● **ページ抜粋**:

--

節目

節目

 

会社を創業して10年が経ちました。

今年で11年目。

創業するにあたり、会計士の先生に

『アパレル不況のこの時代に、ましてやこんな少額の資本金で、しかも新婚で、あなた創業なんてして本当に大丈夫なの?』

と、とても心配された事が、まるで昨日の事のようです。

 

創業して2年くらいは、相方で当時パタンナーだった清水と2人で、年間360日は仕事してたにも関わらず、毎月毎月自転車操業で、給与なんてマトモに取る事も出来ず、銀行からの融資も受けれない、

真っ赤っかの赤字。

毎月、月末にやってくる支払いへのプレッシャーで、毎日のようにトイレで嘔吐してました。

 

それでも、異業種の仲間達と事務所をシェアし固定経費を最小限にとどめ、工場さんの大きな大きなご協力を得て、老人ホームのスタッフさんのユニフォームを作ったり、格闘家の衣装を作ったり、OEMを中心に、なんとか3年目で会社が薄利ながらも回るようになり出し、

3年目には僕と清水の目標だった自社ブランドを立ち上げる事が出来ました。

 

それと同時に、『どうせ単独で事務所を借りるなら、自社ブランドのお店を併設する』という、当時は誰もしていなかったであろう事を考え、『出来たばかりのブランドが、フラッグSHOPなんて無謀だろ! 誰が買いに来るんだよ?』と周りに鼻で笑われ罵られ、心配される声をも振り切って、それを実現させてしまいました。

 

それが今のName.とFURTHER の始まりです。

 

 

 

 

 

創業するにあたり、会計士の先生に

『どんな会社にしたいの?』という質問をされて、

『会社経営は初めてだから、どんな会社になるかなんて分かりませんが、

個人的な目標は、10年後に会社を誰かに譲渡できるような自分でいたいです』

 

と答えました。

 

 

そして2年前くらいから、本格的に会社を譲渡する事を意識して働くようになり、経営のこと、お金のこと、自分が譲渡に向けて考えていること、全てを社員にオープンにするように心掛けました。

 

不思議なことに、そんなタイミングで国内外の会社や個人から数件、『ブランドを会社を売る気は無いか?』というオファーをもらってたりもしましたが。

 

会社もおかげさまで6期連続黒字。

 

資本金も増資し、それなりの法人になり、

 

自分の目標だった10年も過ぎました。

 

自分の中で、ファッションという仕事、特にウチのようなブランドは、時代に沿って、そして既存するものに対して、ほんの少しエッセンスを加え、ほんの少し角度を変えて、少しだけ新しいものとして表現し提案する。そんなブランド、そんな仕事だと考えています。

--

創業10年を振り返る文章から、「資本金も増資し、それなりの法人になり、」で始まり「そんな仕事だと考えています。」に至るまでを、一字も変えずに出力せよ。

--

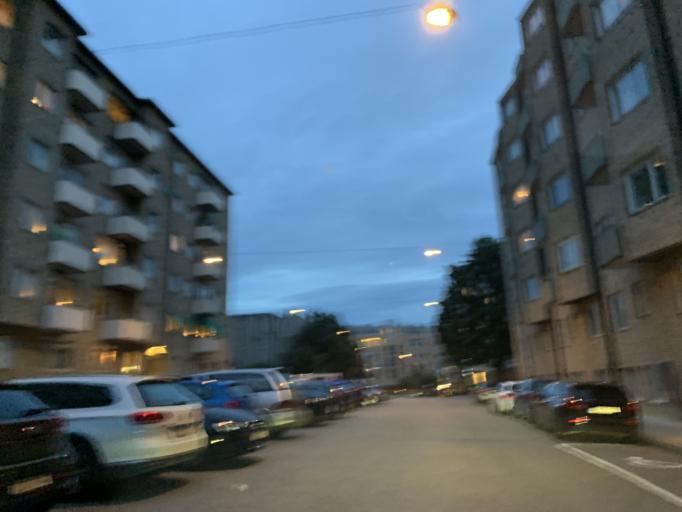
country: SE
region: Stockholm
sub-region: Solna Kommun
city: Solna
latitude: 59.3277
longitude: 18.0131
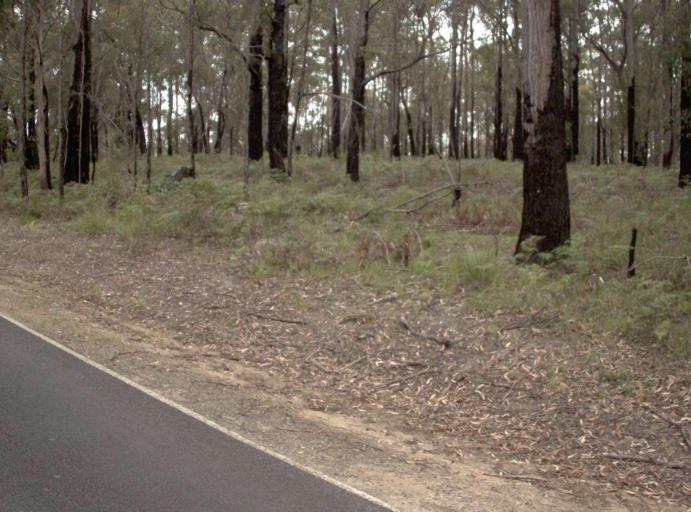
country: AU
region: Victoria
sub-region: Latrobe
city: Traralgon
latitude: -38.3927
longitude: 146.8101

--

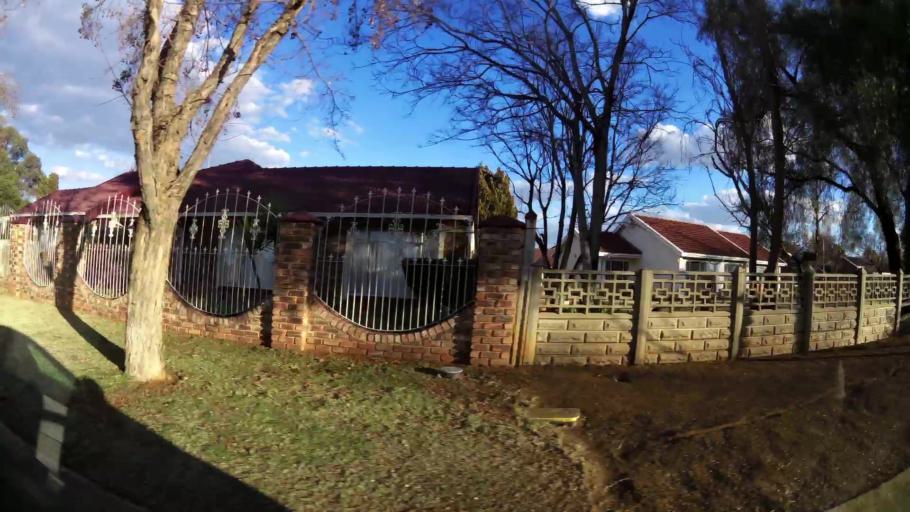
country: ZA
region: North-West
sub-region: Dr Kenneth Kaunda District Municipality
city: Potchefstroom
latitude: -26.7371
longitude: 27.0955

--

● **解答**:
資本金も増資し、それなりの法人になり、

 

自分の目標だった10年も過ぎました。

 

自分の中で、ファッションという仕事、特にウチのようなブランドは、時代に沿って、そして既存するものに対して、ほんの少しエッセンスを加え、ほんの少し角度を変えて、少しだけ新しいものとして表現し提案する。そんなブランド、そんな仕事だと考えています。